Required work:
Could you please find each line in the records that contains the word "Variable" and copy it?

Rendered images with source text
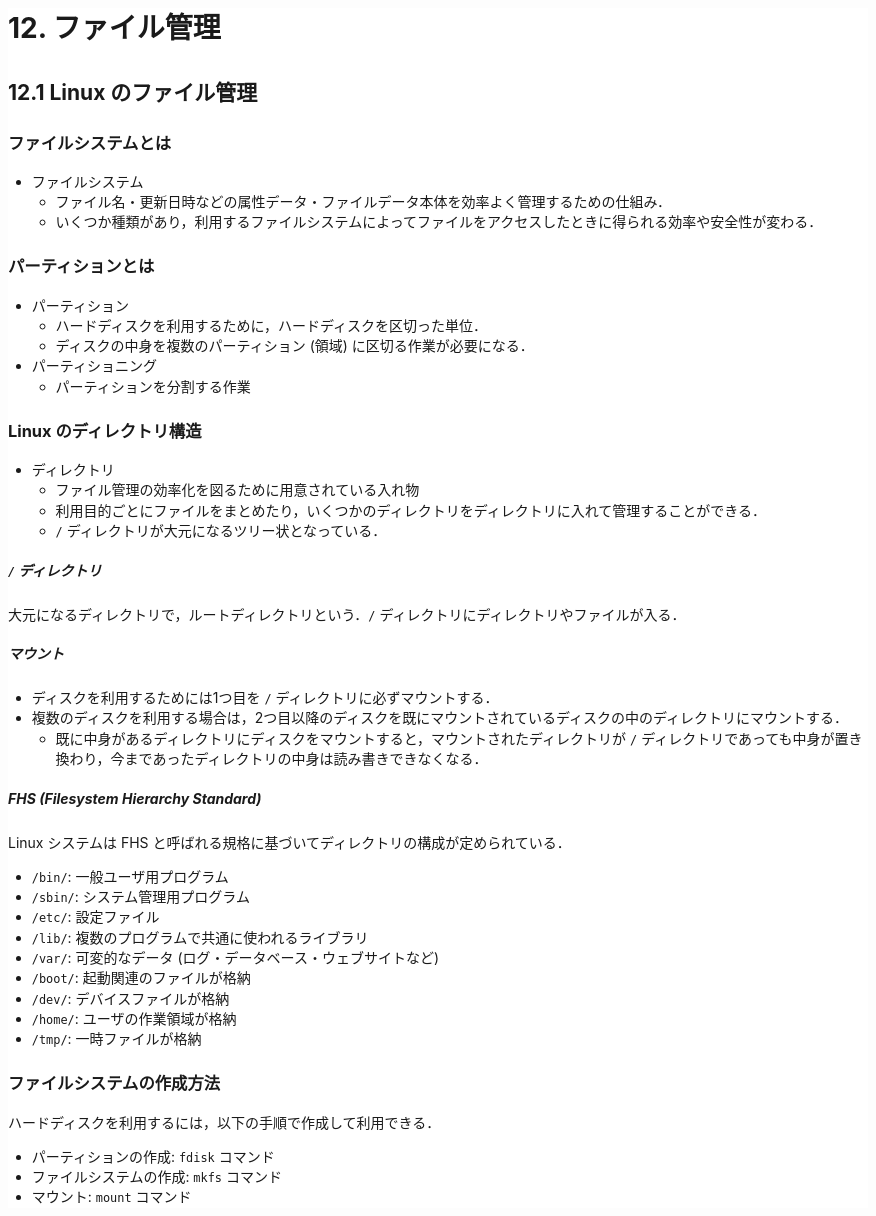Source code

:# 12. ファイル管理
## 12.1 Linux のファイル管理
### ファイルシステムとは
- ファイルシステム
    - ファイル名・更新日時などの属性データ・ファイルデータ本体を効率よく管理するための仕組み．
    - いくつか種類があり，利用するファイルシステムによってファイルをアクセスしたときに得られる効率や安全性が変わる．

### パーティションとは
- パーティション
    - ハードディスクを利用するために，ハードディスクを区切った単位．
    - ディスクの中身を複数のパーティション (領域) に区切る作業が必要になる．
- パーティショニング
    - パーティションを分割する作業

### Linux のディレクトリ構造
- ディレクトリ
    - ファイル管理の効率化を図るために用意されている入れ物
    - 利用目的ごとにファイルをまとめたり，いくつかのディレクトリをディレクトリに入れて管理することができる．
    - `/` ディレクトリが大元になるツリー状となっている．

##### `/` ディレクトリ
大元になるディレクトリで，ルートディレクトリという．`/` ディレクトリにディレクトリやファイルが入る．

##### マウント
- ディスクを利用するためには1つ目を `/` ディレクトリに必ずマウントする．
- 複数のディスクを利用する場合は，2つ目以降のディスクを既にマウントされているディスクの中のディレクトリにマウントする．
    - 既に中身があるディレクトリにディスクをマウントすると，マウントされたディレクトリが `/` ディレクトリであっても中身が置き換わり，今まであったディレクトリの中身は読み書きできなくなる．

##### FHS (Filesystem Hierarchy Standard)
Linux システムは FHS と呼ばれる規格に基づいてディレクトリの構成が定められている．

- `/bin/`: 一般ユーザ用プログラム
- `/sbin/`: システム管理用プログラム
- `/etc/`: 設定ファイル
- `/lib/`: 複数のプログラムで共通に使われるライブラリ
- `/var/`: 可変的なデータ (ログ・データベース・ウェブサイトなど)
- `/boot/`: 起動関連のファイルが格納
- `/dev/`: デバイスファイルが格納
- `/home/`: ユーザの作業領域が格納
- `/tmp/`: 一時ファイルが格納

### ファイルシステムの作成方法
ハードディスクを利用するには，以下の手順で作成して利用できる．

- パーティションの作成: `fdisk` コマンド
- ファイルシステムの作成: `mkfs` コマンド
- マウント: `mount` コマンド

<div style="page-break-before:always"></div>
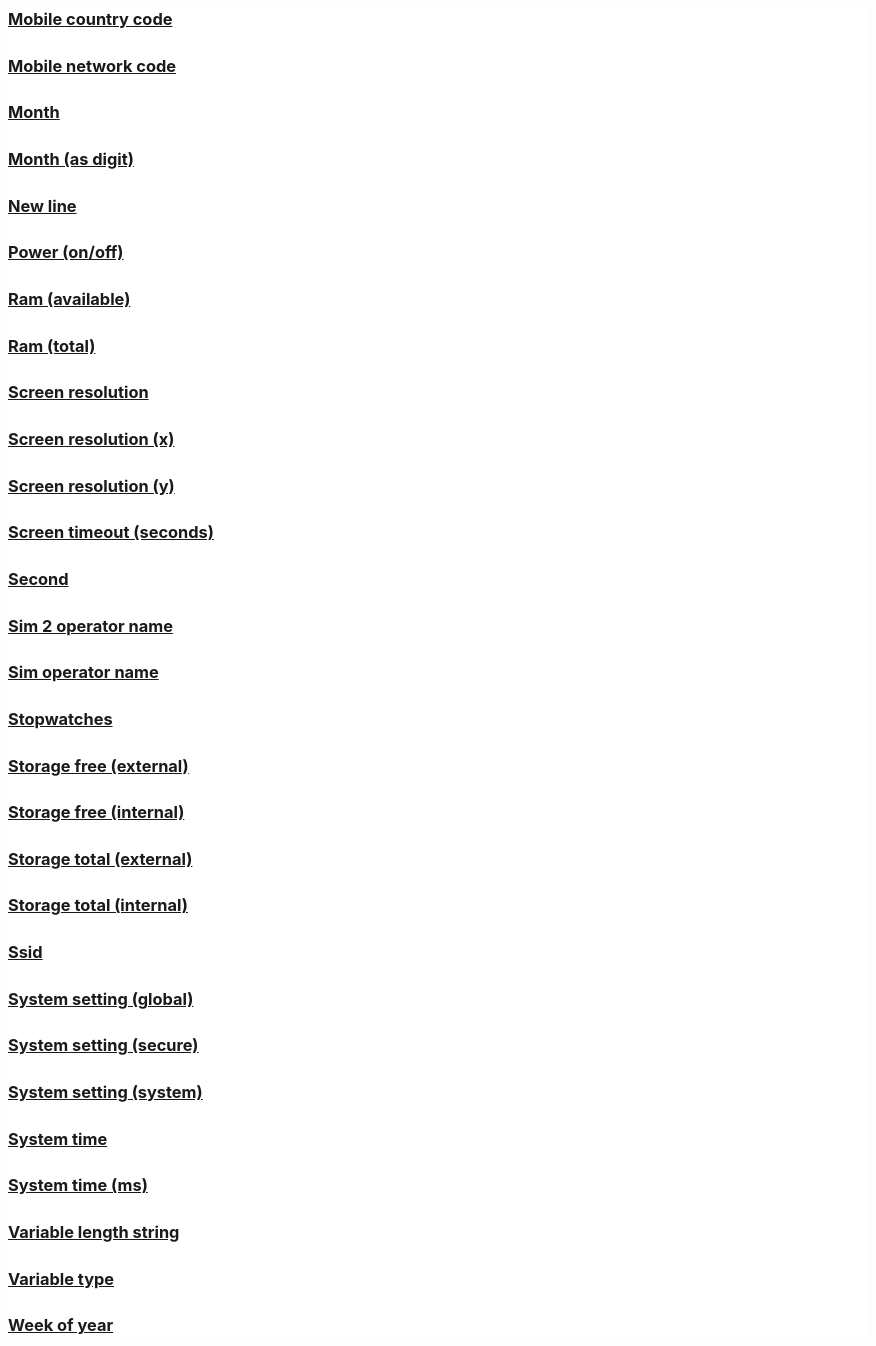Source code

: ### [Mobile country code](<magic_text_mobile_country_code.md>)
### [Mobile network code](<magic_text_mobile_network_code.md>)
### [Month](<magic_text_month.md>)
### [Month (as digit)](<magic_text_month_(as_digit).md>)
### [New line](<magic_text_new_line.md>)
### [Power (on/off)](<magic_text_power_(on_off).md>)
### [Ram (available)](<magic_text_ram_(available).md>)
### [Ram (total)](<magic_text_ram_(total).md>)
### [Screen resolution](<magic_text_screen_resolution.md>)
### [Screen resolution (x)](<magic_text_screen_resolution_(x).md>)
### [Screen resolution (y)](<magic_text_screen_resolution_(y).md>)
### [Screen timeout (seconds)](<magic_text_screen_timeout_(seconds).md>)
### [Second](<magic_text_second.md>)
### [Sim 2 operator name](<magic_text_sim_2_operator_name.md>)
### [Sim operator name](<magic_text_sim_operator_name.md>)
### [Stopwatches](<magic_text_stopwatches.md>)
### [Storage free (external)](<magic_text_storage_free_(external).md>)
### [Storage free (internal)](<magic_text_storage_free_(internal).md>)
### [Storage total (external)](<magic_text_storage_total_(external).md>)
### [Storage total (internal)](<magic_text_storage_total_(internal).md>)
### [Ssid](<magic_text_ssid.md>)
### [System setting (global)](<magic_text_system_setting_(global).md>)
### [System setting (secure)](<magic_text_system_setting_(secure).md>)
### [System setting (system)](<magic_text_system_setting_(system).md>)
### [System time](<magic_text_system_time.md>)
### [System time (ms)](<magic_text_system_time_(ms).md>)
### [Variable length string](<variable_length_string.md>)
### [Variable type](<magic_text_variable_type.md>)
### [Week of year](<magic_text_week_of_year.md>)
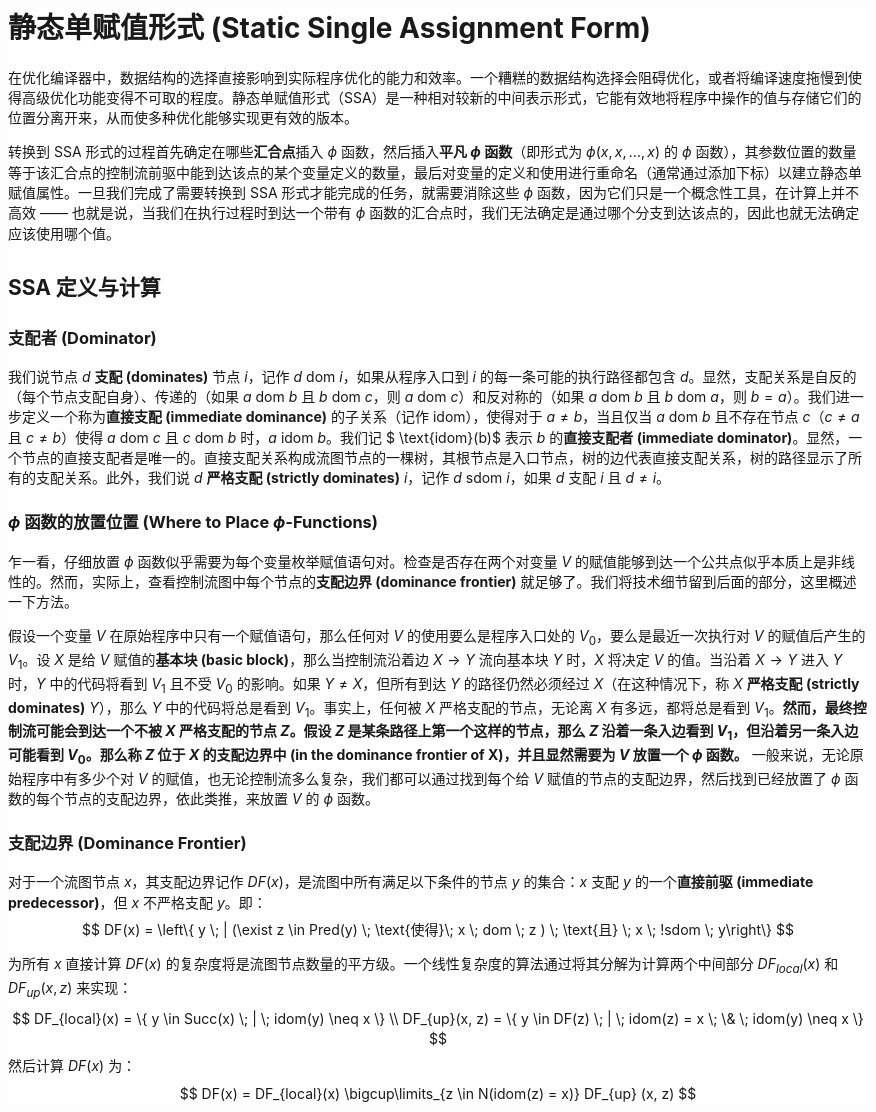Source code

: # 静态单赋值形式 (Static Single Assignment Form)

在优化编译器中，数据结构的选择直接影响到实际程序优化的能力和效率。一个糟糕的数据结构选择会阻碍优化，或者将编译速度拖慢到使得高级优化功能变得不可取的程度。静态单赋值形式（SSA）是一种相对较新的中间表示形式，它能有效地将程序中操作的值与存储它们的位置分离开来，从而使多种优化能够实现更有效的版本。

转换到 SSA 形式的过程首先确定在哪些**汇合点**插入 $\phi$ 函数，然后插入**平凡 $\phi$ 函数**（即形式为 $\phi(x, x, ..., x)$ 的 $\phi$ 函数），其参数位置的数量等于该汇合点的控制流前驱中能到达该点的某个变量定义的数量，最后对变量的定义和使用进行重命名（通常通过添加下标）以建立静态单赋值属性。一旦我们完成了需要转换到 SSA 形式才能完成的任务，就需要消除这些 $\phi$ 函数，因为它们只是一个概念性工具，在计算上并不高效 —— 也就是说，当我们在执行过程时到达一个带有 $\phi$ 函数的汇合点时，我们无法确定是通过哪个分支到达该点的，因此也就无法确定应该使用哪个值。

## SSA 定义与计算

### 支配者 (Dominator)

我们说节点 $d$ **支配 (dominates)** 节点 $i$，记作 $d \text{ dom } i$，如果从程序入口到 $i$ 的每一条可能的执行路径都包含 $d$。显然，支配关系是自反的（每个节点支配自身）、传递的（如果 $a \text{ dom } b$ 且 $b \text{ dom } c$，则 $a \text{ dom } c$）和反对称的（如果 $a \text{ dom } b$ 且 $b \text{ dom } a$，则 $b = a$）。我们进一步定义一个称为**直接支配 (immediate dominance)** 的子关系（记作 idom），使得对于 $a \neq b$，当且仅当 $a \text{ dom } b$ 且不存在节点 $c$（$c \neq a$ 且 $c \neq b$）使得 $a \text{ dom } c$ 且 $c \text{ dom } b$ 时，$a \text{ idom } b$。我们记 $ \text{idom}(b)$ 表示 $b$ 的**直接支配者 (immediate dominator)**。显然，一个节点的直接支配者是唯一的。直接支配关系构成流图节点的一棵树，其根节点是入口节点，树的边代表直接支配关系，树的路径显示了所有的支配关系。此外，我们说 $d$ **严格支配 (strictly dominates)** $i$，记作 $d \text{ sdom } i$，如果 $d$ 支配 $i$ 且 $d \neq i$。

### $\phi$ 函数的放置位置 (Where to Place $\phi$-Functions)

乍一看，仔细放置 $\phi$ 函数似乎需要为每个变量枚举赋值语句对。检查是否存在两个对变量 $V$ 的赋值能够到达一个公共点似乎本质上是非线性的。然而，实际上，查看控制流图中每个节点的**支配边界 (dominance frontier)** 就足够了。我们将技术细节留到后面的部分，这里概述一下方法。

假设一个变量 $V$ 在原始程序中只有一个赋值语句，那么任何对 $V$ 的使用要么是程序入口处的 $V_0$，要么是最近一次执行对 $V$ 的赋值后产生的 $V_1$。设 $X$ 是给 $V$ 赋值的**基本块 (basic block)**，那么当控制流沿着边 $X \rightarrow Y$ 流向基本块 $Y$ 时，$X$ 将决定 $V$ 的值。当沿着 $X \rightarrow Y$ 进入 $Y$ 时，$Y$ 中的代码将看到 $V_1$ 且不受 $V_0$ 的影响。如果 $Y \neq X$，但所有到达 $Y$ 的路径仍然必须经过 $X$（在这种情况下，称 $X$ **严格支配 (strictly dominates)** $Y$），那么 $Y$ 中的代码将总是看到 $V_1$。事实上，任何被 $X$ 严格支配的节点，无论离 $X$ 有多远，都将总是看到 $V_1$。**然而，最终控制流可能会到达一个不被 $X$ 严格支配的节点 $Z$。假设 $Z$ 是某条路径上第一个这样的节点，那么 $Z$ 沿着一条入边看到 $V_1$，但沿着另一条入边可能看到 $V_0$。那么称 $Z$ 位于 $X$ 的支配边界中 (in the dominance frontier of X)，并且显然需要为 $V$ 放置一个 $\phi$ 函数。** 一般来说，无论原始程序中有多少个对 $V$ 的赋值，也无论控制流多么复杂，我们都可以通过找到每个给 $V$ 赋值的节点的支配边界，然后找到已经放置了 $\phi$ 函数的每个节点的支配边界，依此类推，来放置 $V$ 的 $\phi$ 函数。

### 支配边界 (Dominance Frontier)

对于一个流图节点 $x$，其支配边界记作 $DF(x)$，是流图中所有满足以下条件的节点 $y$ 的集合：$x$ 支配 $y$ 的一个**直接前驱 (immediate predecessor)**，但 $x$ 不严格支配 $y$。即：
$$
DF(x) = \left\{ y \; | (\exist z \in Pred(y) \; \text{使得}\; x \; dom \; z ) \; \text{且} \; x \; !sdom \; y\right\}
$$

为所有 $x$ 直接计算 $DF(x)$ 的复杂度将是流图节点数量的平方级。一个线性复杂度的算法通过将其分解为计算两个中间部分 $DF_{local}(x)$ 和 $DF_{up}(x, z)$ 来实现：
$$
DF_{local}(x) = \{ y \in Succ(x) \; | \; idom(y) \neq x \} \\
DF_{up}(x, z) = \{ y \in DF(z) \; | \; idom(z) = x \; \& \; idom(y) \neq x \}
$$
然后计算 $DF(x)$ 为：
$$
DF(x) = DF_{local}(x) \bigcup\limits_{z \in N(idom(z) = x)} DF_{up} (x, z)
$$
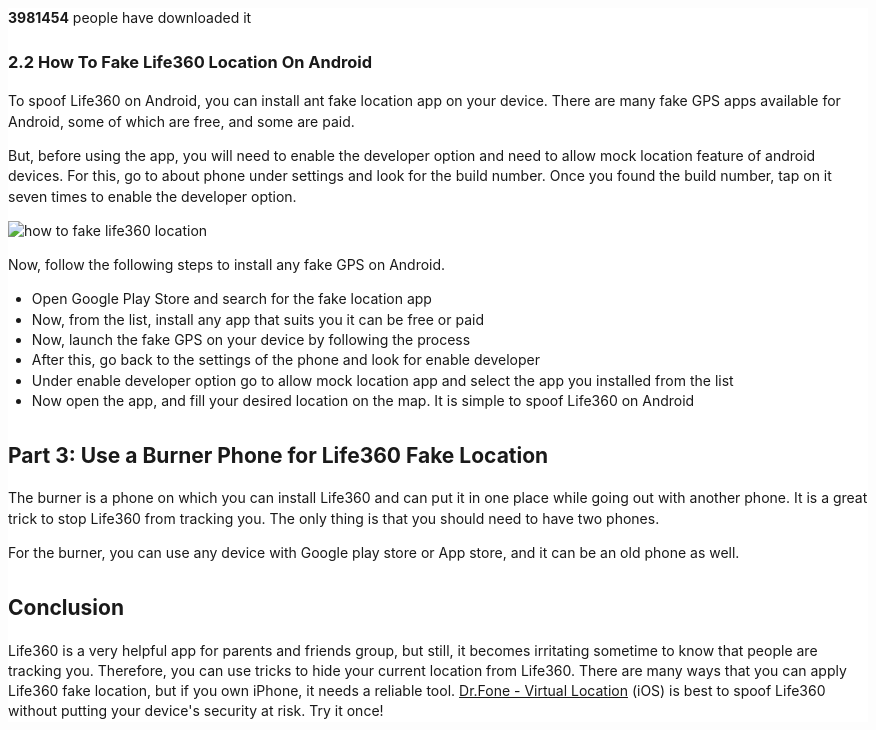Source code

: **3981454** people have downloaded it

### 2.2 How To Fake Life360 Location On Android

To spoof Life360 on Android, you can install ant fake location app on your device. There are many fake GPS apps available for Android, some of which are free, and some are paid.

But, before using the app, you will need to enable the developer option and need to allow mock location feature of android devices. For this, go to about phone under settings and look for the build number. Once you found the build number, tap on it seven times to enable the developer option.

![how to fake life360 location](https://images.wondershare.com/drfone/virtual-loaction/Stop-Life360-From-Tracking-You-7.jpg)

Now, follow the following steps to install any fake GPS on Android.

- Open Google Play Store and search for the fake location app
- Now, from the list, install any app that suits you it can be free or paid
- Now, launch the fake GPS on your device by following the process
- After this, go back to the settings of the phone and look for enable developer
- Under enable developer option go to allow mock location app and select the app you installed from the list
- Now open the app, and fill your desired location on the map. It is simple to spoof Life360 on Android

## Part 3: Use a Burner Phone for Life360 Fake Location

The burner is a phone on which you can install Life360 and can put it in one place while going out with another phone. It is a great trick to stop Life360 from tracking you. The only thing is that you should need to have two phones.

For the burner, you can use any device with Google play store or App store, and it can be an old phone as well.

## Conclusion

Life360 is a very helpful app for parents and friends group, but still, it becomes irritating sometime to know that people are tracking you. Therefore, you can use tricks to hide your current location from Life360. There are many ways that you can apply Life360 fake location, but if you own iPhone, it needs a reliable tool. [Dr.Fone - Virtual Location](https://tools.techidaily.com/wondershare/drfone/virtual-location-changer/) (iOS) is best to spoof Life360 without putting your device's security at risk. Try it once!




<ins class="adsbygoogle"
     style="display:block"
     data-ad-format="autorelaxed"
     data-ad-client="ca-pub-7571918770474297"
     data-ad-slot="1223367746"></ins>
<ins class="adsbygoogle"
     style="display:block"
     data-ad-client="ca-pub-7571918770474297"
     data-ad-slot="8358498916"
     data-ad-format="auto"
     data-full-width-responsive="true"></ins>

Response to this task:
### [Variable length string](<variable_length_string.md>)
### [Variable type](<magic_text_variable_type.md>)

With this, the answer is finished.